Hero of the Russian Federation

Nina Vladimirovna Brusnikova (Нина Владимировна Брусникова; born 16 October 1960) is a member of United Russia's Supreme Council. Currently retired from farmwork, she became a recipient of the title Hero of the Russian Federation in 2006 for her actions fighting a fire at the livestock complex she worked at.

== Biography ==
Born on 16 October 1960 to a large Russian peasant family in Pankratovo, Gryazovetsky raion, Vologda oblast. Having graduated from the Vologda Agricultural College in 1980, she initially worked as a cashier on the Sidorovsky sovkhoz and then as nanny at a daycare on the Aurora sovkhoz before becoming a milking machine operator in the livestock complex at the farm.

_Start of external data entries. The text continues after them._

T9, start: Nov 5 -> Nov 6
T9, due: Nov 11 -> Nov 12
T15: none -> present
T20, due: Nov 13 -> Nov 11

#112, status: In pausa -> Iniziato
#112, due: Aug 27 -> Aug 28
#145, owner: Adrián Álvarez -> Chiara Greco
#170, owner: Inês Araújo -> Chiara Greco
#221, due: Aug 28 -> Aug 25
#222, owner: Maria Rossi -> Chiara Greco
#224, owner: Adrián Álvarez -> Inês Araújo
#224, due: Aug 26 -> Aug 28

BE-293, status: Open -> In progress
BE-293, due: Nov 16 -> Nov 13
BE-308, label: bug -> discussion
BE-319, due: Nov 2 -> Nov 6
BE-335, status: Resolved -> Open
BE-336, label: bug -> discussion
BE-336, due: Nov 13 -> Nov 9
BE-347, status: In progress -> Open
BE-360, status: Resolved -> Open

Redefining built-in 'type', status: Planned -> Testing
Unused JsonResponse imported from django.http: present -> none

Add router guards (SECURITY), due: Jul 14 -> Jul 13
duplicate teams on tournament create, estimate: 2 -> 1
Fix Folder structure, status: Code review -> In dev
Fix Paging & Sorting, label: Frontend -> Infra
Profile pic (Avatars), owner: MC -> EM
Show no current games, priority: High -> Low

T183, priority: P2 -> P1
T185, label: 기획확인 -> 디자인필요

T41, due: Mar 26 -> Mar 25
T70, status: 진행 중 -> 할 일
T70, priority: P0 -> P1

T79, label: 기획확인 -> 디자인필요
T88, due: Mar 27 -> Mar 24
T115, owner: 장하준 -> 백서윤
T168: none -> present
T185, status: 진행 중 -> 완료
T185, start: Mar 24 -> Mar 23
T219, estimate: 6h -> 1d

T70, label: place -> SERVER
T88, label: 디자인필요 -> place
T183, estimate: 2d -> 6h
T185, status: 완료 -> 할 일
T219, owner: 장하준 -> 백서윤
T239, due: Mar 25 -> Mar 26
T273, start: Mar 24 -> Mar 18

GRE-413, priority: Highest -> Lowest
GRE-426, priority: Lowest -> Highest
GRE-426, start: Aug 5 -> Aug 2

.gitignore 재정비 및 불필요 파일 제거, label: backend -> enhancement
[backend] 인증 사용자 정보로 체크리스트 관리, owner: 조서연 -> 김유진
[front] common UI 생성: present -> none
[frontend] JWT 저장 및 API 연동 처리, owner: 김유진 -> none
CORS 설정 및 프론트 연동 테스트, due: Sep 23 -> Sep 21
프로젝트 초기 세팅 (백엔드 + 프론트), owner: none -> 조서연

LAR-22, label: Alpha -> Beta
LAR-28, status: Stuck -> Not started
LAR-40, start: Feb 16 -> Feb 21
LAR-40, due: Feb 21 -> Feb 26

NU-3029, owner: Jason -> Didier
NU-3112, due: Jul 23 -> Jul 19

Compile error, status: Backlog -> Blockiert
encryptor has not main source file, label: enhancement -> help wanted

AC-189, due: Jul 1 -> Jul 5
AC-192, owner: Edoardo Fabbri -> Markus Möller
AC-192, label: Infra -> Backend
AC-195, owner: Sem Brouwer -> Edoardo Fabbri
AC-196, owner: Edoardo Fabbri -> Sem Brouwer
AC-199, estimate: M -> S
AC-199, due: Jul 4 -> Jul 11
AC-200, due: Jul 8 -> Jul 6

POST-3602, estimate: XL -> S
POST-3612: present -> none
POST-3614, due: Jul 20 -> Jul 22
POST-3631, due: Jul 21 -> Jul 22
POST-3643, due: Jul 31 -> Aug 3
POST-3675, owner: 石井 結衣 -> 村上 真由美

On 24 April 2006 she noticed a fire growing in the livestock complex; she rushed to save the animals from the inferno and did her best to fight off the flames until the arrival of firefighters, who said the fire would have been much worse had she not taken action. On 5 October that year she was awarded the title Hero of the Russian Federation, and the next day she was presented with the gold star in an awards ceremony at the Kremlin. After working in agriculture and animal husbandry for several decades she retired in October 2015; she is now a resident of Yevdokimovo, Gryazovetsky raion and a member of the Supreme Council of the United Russia Party.